- [Text segment]
=== Begin Enclosure ===
Key Feature: release_command runs database migrations before deployment.


Deployment Patterns

Zero-Downtime Deployments

Fly.io's rolling deployment ensures zero downtime:

toml
[deploy]
  strategy = "rolling"  # Default
  max_unavailable = 0.33  # 33% of machines can be down during deploy

How it works:

  1. New machines start with updated code
  2. Health checks pass on new machines
  3. Old machines drain connections (graceful shutdown)
  4. Old machines stop after connections close

Graceful Shutdown:

javascript
// Express.js example
const server = app.listen(PORT);

process.on('SIGTERM', () => {
  console.log('SIGTERM received, closing server gracefully');
  server.close(() => {
    console.log('Server closed');
    process.exit(0);
  });
});

Health Check Requirements:

toml
[[services.http_checks]]
  interval = "10s"
  timeout = "2s"
  grace_period = "5s"  # Wait 5s before first check
  method = "GET"
  path = "/health"

Blue-Green Deployment

bash
# Deploy to new machines without affecting current ones
fly deploy --strategy=immediate --no-cache

# Traffic still routes to old machines
# Validate new deployment
fly status

# Switch traffic to new machines (instant cutover)
=== End Enclosure ===
- [Apply what you read]
• A. List every setting in the health check block of the Fly.io deployment guide, along with the value it is given.
• B. Write the next part of the Fly.io deployment guide, picking up right after its final line.

- [Given data]
=== Begin Enclosure ===
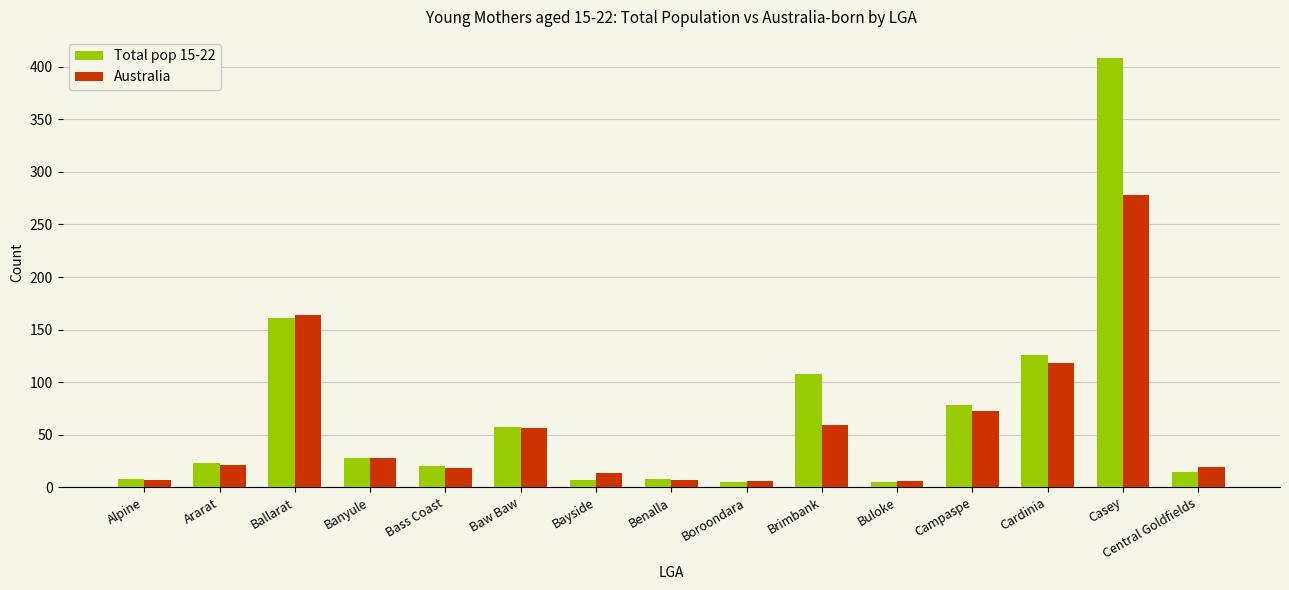

The value of Australia at Brimbank is 19. True or false?

False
=== End Enclosure ===
- [Expected outputs]
• A.
- interval: "10s"
- timeout: "2s"
- grace_period: "5s"
- method: "GET"
- path: "/health"

• B.
fly deploy --strategy=bluegreen

When to use:

  • Critical production deployments requiring validation
  • Database migrations requiring downtime window
  • High-risk changes requiring instant rollback capability

Canary Releases

Gradual traffic shifting:

bash
# Deploy new version to 10% of machines
fly deploy --strategy=canary:10

# Monitor metrics, errors, logs
fly logs

# Increase to 50%
fly deploy --strategy=canary:50

# Full rollout
fly deploy --strategy=rolling

When to use:

  • New features with uncertain performance impact
  • Gradual rollout to detect issues early
  • A/B testing scenarios

Rollback Procedures

bash
# View release history
fly releases

# Example output:
# VERSION  STATUS   DESCRIPTION
# v3       current  Deploy by user@example.com
# v2       complete Deploy by user@example.com
# v1       complete Deploy by user@example.com

# Rollback to previous version (v2)
fly deploy --image registry.fly.io/my-app:v2

# Immediate rollback (no health checks)
fly deploy --strategy=immediate --image registry.fly.io/my-app:v2

Emergency Rollback:

bash
# Rollback and bypass all health checks
fly deploy --strategy=immediate --no-cache --image registry.fly.io/my-app:v2

Secrets Management

Setting Secrets

bash
# Set single secret
fly secrets set DATABASE_URL="postgres://user:pass@host/db"

# Set multiple secrets
fly secrets set \
  API_KEY="abc123" \
  JWT_SECRET="xyz789" \
  STRIPE_KEY="sk_live_..."

# Set secret from file
fly secrets set SSL_CERT="$(cat cert.pem)"

# Import from .env file
fly secrets import < .env

Important: Secrets are encrypted at rest and never logged.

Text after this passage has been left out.